【大紀元日本11月15日】四国や九州の海辺、山地に自生しますが、人家にも植えられるセンダン科の落葉高木。5~6月に円錐花序をつけ、うす紫色の小さな花が咲きます。果実は熟すと淡黄色になり、秋の落葉後も枝先に残り、大木が球状の実で飾られます。タイワンセンダンの熟した果実を苦楝子(くれんし)、樹皮を苦楝皮(くれんぴ)と言い、日本で生薬として流通しています。トウセンダンの果実は川楝子(せんれんし)と言い、同じく生薬として使われています。

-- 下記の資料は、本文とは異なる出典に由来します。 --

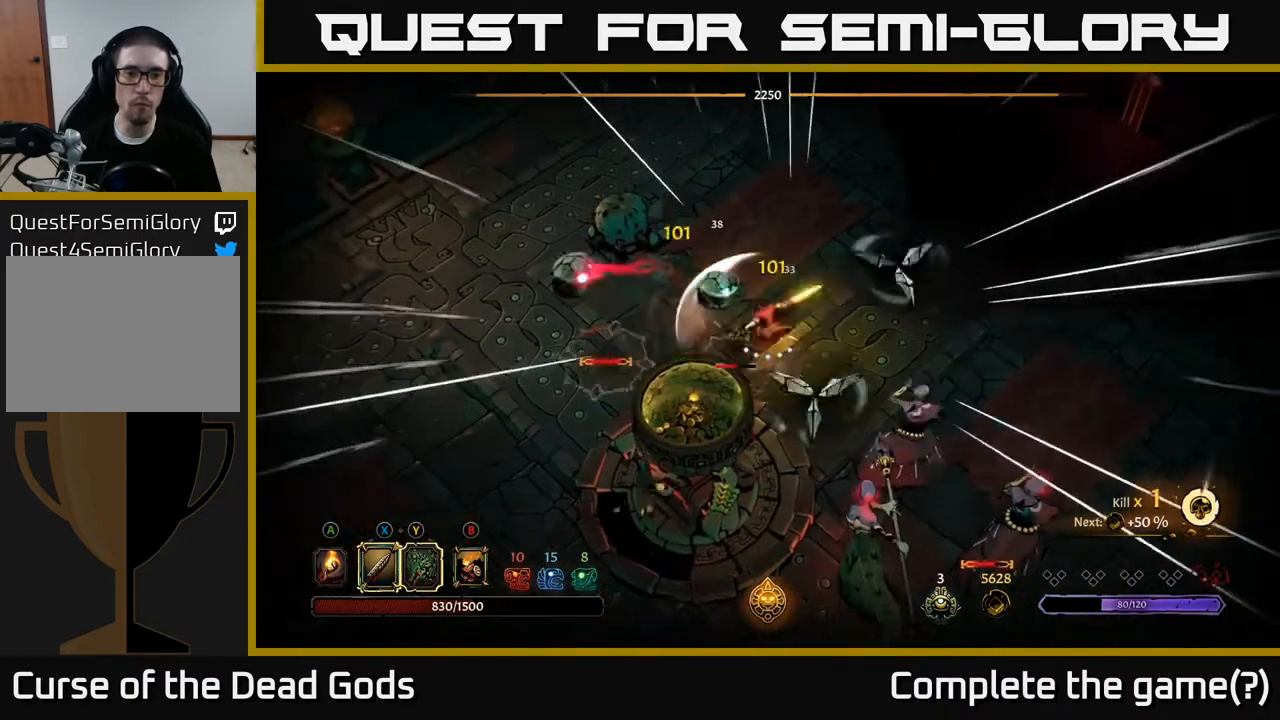
{"buttons": [], "left_stick": "right", "right_stick": "center", "events": [[17, "left_stick", "right"], [150, "R2", "down"], [383, "R2", "up"]]}
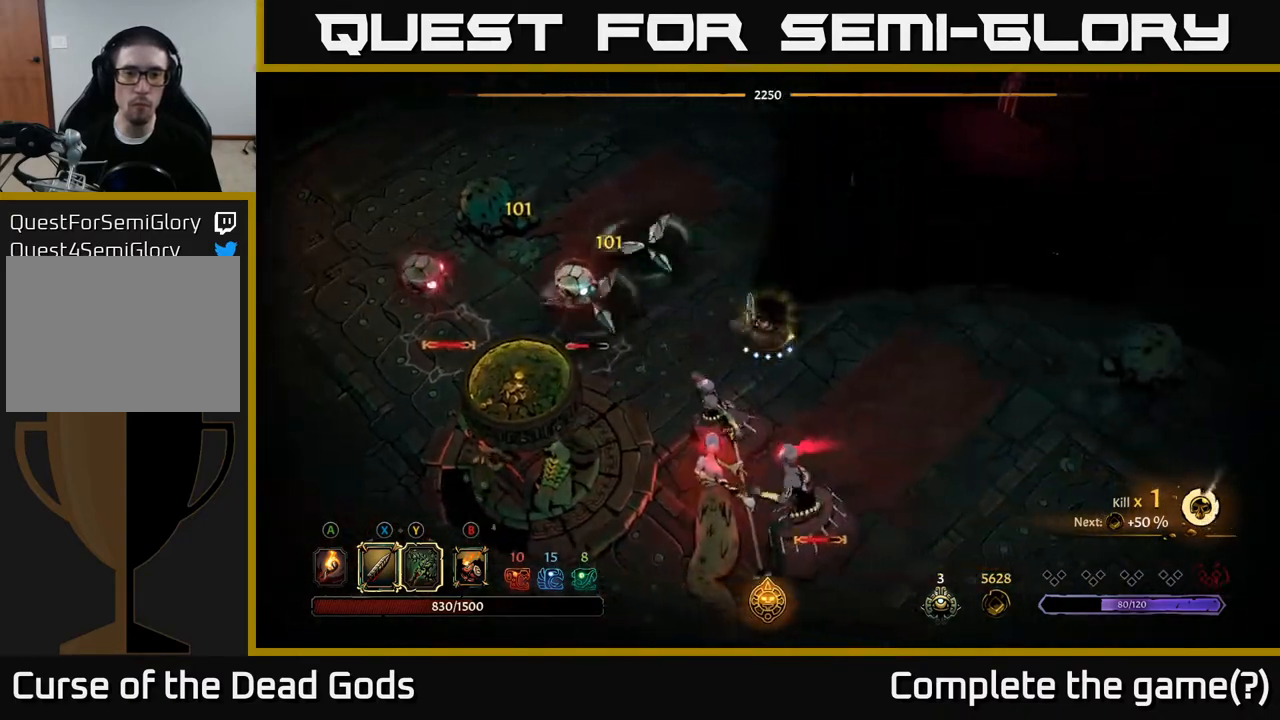
{"buttons": [], "left_stick": "right", "right_stick": "center", "events": []}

箪笥などの家具材のほか下駄を、また果実の核からは数珠を作るなじみ深い木でもあります。
また『万葉集』、『枕草子』など王朝文学の中にも多く記されています。
「妹が見し楝(おうち)の花は散りぬべし わが泣く涙いまだ干(ひ)なくに」(作:山上憶良)
ところで、「栴檀は双葉より香し」の栴檀はビャクダン科の香木のことです。
【薬用効果】栴檀の成熟果実を天日乾燥した苦楝子(川楝子)は肝・胃・小腸に作用し、特に肝臓に働き、気の流れを良くするため、胸脇部や胃部の脹痛に有効で、整腸薬、鎮痛薬とされます。また、寄生虫による痛みにも応用できます。一日量は乾燥物3~9gを煎服します。
苦楝皮は樹皮あるいは根皮を用い、寄生虫の駆除薬です。一日量は乾燥物6~9g、生なら12~24gを煎服します。有毒なので服用には注意が必要です。
【染色用】9月頃の緑葉を熱煎して染液とします。錫媒染で黄色、銅媒染でびわ色、鉄媒染で鶯色に染まります。アルカリ性で煎じて染液を採ると、きれいな緑色を染めることができます。